Khadas VIM3 custom one-class YOLOv3 inference issue

@Akkisony I’m not sure why this problem occurs, I haven’t seen it yet, what have you modified, can you provide me with a look?

@Frank Can you please let me know how can I measure the accuracy loss of the model after converting them from darknet to tengine format. Because there is always a loss in accuracy after quantization. I need to know if there is any means where I can measure them? @Frank
@alcohol
Thanks

@Akkisony Maybe you can found it in https://github.com/OAID/Tengine/tree/tengine-lite/doc

@Frank Hi, can you please explain briefly how do you calculate the ‘top’ and ‘left’ co-ordinates of the bounding box?

if (cls >= 0)
{
box b = dets[i].bbox;
int left = (b.x - b.w / 2.) * frame.cols;
int top = (b.y - b.h / 2.) * frame.rows;
if (top < 30) {
top = 30;
left +=10;
}

#if DEBUG_OPTION
fprintf(stderr, “left = %d,top = %d\n”, left, top);

Does ‘top’ mean that the co-ordinate of the bounding box is ‘top’ pixels below?
Does ‘left’ mean that the co-ordinate of the bounding box is ‘left’ number of pixels away?
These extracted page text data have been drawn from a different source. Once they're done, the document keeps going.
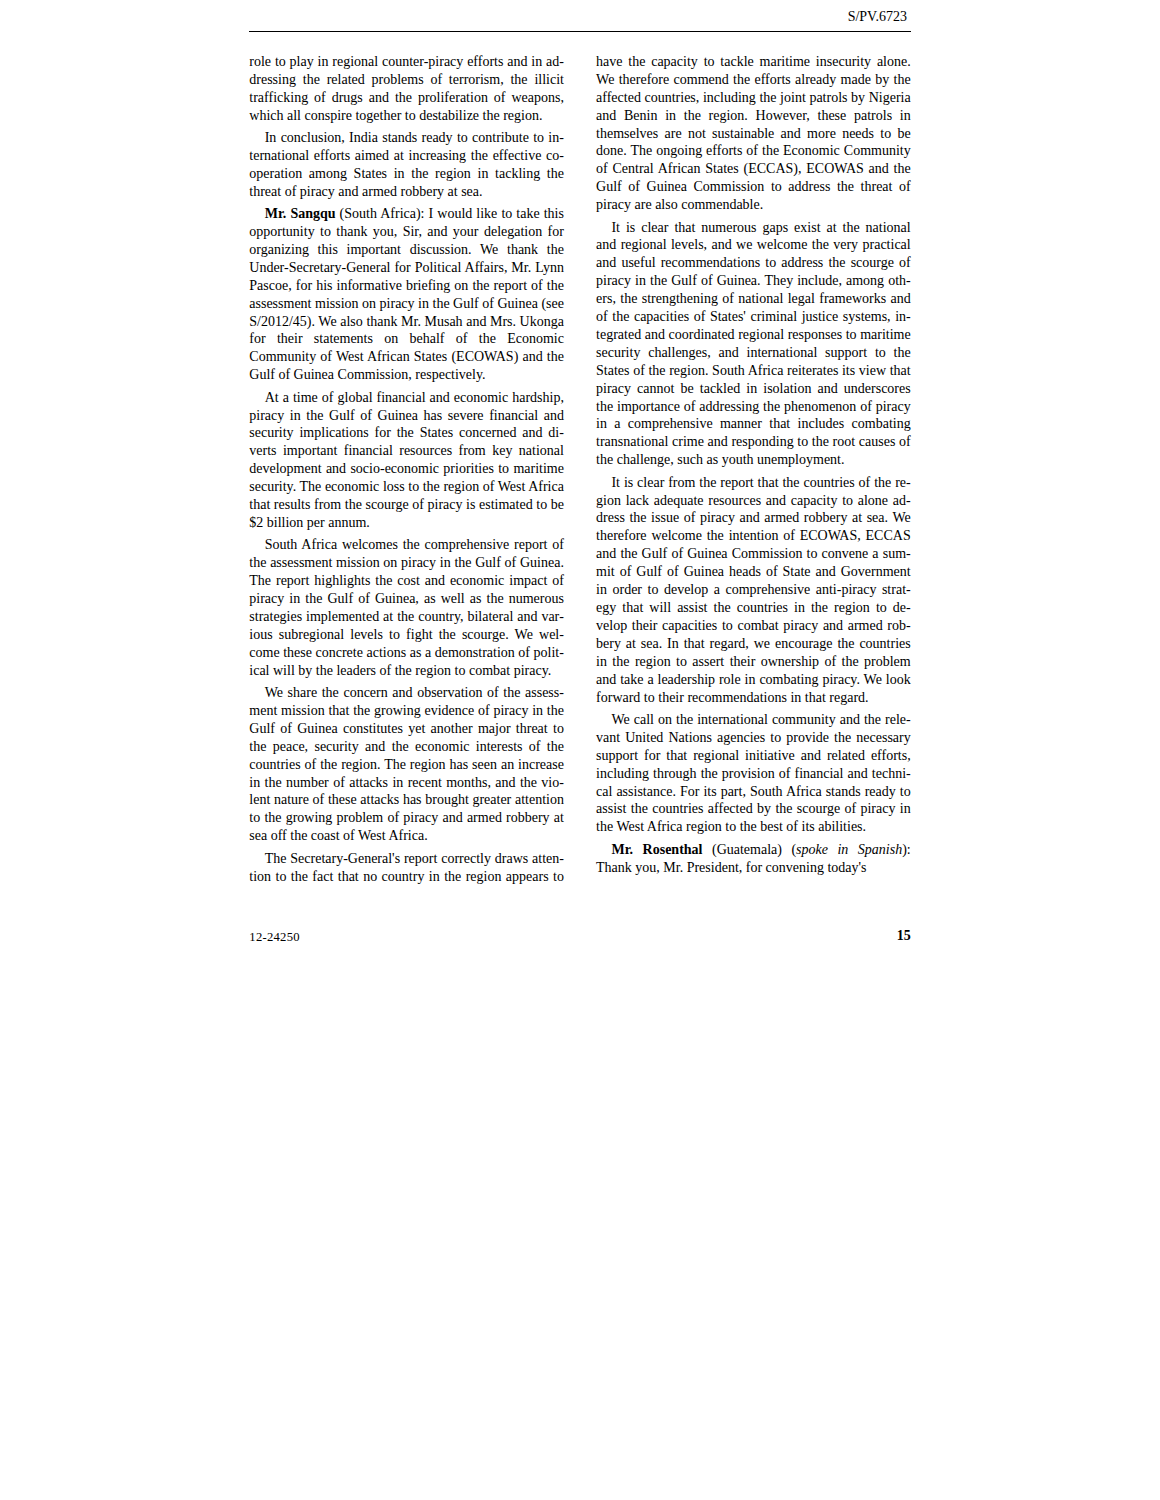S/PV.6723
role to play in regional counter-piracy efforts and in addressing the related problems of terrorism, the illicit trafficking of drugs and the proliferation of weapons, which all conspire together to destabilize the region.
In conclusion, India stands ready to contribute to international efforts aimed at increasing the effective cooperation among States in the region in tackling the threat of piracy and armed robbery at sea.
Mr. Sangqu (South Africa): I would like to take this opportunity to thank you, Sir, and your delegation for organizing this important discussion. We thank the Under-Secretary-General for Political Affairs, Mr. Lynn Pascoe, for his informative briefing on the report of the assessment mission on piracy in the Gulf of Guinea (see S/2012/45). We also thank Mr. Musah and Mrs. Ukonga for their statements on behalf of the Economic Community of West African States (ECOWAS) and the Gulf of Guinea Commission, respectively.
At a time of global financial and economic hardship, piracy in the Gulf of Guinea has severe financial and security implications for the States concerned and diverts important financial resources from key national development and socio-economic priorities to maritime security. The economic loss to the region of West Africa that results from the scourge of piracy is estimated to be $2 billion per annum.
South Africa welcomes the comprehensive report of the assessment mission on piracy in the Gulf of Guinea. The report highlights the cost and economic impact of piracy in the Gulf of Guinea, as well as the numerous strategies implemented at the country, bilateral and various subregional levels to fight the scourge. We welcome these concrete actions as a demonstration of political will by the leaders of the region to combat piracy.
We share the concern and observation of the assessment mission that the growing evidence of piracy in the Gulf of Guinea constitutes yet another major threat to the peace, security and the economic interests of the countries of the region. The region has seen an increase in the number of attacks in recent months, and the violent nature of these attacks has brought greater attention to the growing problem of piracy and armed robbery at sea off the coast of West Africa.
The Secretary-General's report correctly draws attention to the fact that no country in the region appears to have the capacity to tackle maritime insecurity alone. We therefore commend the efforts already made by the affected countries, including the joint patrols by Nigeria and Benin in the region. However, these patrols in themselves are not sustainable and more needs to be done. The ongoing efforts of the Economic Community of Central African States (ECCAS), ECOWAS and the Gulf of Guinea Commission to address the threat of piracy are also commendable.
It is clear that numerous gaps exist at the national and regional levels, and we welcome the very practical and useful recommendations to address the scourge of piracy in the Gulf of Guinea. They include, among others, the strengthening of national legal frameworks and of the capacities of States' criminal justice systems, integrated and coordinated regional responses to maritime security challenges, and international support to the States of the region. South Africa reiterates its view that piracy cannot be tackled in isolation and underscores the importance of addressing the phenomenon of piracy in a comprehensive manner that includes combating transnational crime and responding to the root causes of the challenge, such as youth unemployment.
It is clear from the report that the countries of the region lack adequate resources and capacity to alone address the issue of piracy and armed robbery at sea. We therefore welcome the intention of ECOWAS, ECCAS and the Gulf of Guinea Commission to convene a summit of Gulf of Guinea heads of State and Government in order to develop a comprehensive anti-piracy strategy that will assist the countries in the region to develop their capacities to combat piracy and armed robbery at sea. In that regard, we encourage the countries in the region to assert their ownership of the problem and take a leadership role in combating piracy. We look forward to their recommendations in that regard.
We call on the international community and the relevant United Nations agencies to provide the necessary support for that regional initiative and related efforts, including through the provision of financial and technical assistance. For its part, South Africa stands ready to assist the countries affected by the scourge of piracy in the West Africa region to the best of its abilities.
Mr. Rosenthal (Guatemala) (spoke in Spanish): Thank you, Mr. President, for convening today's
12-24250
15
I need this small clarification. Thanks in advance.

@Akkisony

  1. You get a 1920x1080 picture from the camera.
  2. Resize to 416x416 for NPU reasoning.
  3. Assuming that an object is recognized, the center point and length and width of the object area will be obtained.
  4. Next, on the 416x416 picture, through the position and length and width of this area, calculate the upper left corner point and w and h of this area.
  5. Finally, according to the initial resize ratio, the data on the original picture is calculated, that is, the information drawn on the picture through opencv.

The code here is step 4

1 Like

@Frank Thank you for the explanation with the diagram. :slight_smile:

I have trained a model to detect a single class using yolov3. The detection seems fine on the CPU, however on the NPU, I have some issues with the non max suppression (as I get 2601 detections on a single image). Can you share your expereince, so it would help me to solve this problem?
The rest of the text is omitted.